For 2020 Dem hopefuls, "Medicare-For-All" is a defining issue, however they define it

Can Medicare-for-all advocates convince voters they’ll replace their health plans with something better?

Published February 22, 2019 7:30AM (EST)

Bernie Sanders, joined by Richard Blumenthal and Kirsten Gillibrand, unveil their Medicare for All legislation to reform health care. (AP/Andrew Harnik)
Bernie Sanders, joined by Richard Blumenthal and Kirsten Gillibrand, unveil their Medicare for All legislation to reform health care. (AP/Andrew Harnik)

This article originally appeared on Kaiser Health News.

Democrats with 2020 presidential aspirations are courting the party’s increasingly influential progressive wing and staking out ambitious policy platforms.

Front and center are three words: Medicare. For. All.

That simple phrase is loaded with political baggage, and often accompanied by vague promises and complex jargon. Different candidates use it to target different voter blocs, leading to sometimes divergent, even contradictory ideas.

“People are talking about this as a goal, as a commitment, as a value as much as a specific program,” said Celinda Lake, a Democratic pollster.

In championing “Medicare-for-all,” politicians often put forth a general idea: universal health care, or some system in which everyone can afford medical care. But their visions for achieving that vary wildly.

Sometimes Medicare-for-all is meant to promise a single-payer health care system — meaning everyone is covered by one, often government-run health plan.
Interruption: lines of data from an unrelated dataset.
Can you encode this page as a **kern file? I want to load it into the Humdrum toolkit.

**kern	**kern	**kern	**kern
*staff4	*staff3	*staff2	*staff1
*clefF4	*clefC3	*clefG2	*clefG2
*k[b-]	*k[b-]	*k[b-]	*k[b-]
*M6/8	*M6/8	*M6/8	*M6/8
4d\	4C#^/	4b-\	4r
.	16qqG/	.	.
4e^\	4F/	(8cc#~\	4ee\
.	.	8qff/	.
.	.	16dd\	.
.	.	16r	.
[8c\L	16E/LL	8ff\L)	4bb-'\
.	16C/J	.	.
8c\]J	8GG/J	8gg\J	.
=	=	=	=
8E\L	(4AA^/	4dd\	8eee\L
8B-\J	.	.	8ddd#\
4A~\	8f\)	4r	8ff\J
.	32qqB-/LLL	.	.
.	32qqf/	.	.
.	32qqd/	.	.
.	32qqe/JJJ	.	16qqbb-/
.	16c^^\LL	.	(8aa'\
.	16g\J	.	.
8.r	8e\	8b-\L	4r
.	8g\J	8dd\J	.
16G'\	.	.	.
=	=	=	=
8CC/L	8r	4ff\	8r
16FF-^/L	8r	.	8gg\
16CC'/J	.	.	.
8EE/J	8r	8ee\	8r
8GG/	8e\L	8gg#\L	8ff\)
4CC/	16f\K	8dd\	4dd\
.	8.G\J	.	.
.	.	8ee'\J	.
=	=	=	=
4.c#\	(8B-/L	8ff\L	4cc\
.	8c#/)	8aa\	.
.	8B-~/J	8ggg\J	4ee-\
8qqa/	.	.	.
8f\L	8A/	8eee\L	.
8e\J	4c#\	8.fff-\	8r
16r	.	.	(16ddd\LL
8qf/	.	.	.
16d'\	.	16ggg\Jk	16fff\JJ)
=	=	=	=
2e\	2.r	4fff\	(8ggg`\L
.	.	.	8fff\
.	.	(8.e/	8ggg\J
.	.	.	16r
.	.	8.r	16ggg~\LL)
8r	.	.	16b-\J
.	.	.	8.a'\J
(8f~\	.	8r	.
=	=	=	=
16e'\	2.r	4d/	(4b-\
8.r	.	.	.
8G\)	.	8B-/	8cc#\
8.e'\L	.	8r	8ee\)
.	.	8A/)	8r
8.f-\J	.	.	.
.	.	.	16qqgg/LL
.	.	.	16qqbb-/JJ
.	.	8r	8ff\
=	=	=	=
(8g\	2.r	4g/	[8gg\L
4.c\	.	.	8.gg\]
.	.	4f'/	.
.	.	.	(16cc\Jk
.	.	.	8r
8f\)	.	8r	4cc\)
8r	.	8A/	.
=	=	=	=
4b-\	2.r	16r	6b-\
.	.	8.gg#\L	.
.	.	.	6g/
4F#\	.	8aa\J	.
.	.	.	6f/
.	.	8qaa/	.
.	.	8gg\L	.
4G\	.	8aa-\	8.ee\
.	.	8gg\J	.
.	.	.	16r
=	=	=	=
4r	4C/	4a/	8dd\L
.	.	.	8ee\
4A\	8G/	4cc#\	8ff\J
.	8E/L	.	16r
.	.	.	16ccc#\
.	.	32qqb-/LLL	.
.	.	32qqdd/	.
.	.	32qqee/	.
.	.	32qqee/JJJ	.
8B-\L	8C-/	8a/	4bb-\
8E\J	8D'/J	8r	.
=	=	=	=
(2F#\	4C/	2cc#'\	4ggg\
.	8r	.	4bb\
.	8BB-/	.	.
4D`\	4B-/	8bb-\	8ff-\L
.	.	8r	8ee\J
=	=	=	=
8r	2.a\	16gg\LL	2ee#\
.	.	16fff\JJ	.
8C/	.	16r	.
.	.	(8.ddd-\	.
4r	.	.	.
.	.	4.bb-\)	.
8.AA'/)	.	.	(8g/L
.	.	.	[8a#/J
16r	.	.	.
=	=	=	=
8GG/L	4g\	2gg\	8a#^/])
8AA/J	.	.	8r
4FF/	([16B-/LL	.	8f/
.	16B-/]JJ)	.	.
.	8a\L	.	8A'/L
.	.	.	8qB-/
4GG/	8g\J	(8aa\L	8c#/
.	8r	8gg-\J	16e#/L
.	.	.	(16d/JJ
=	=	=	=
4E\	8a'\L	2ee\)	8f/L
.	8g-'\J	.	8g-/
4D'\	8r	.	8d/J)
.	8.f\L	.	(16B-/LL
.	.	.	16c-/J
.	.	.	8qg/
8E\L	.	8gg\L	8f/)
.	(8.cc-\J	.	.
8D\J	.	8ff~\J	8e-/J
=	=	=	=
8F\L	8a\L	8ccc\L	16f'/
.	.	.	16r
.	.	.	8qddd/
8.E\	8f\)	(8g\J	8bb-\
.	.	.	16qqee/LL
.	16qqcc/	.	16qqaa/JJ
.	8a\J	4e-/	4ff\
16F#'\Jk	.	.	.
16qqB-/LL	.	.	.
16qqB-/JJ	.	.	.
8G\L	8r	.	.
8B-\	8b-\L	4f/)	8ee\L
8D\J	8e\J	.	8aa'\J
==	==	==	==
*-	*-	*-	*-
In other cases, politicians who say they support “for all” actually mean “for more.”

Every proposal brings its own trade-offs.

“There’s not just one easy answer to what a single-payer system would do to the United States,” said Jodi Liu, an economist at the nonprofit Rand Corp. who studies single-payer proposals. “What happens depends on how that change is being designed, and how it’s being implemented.”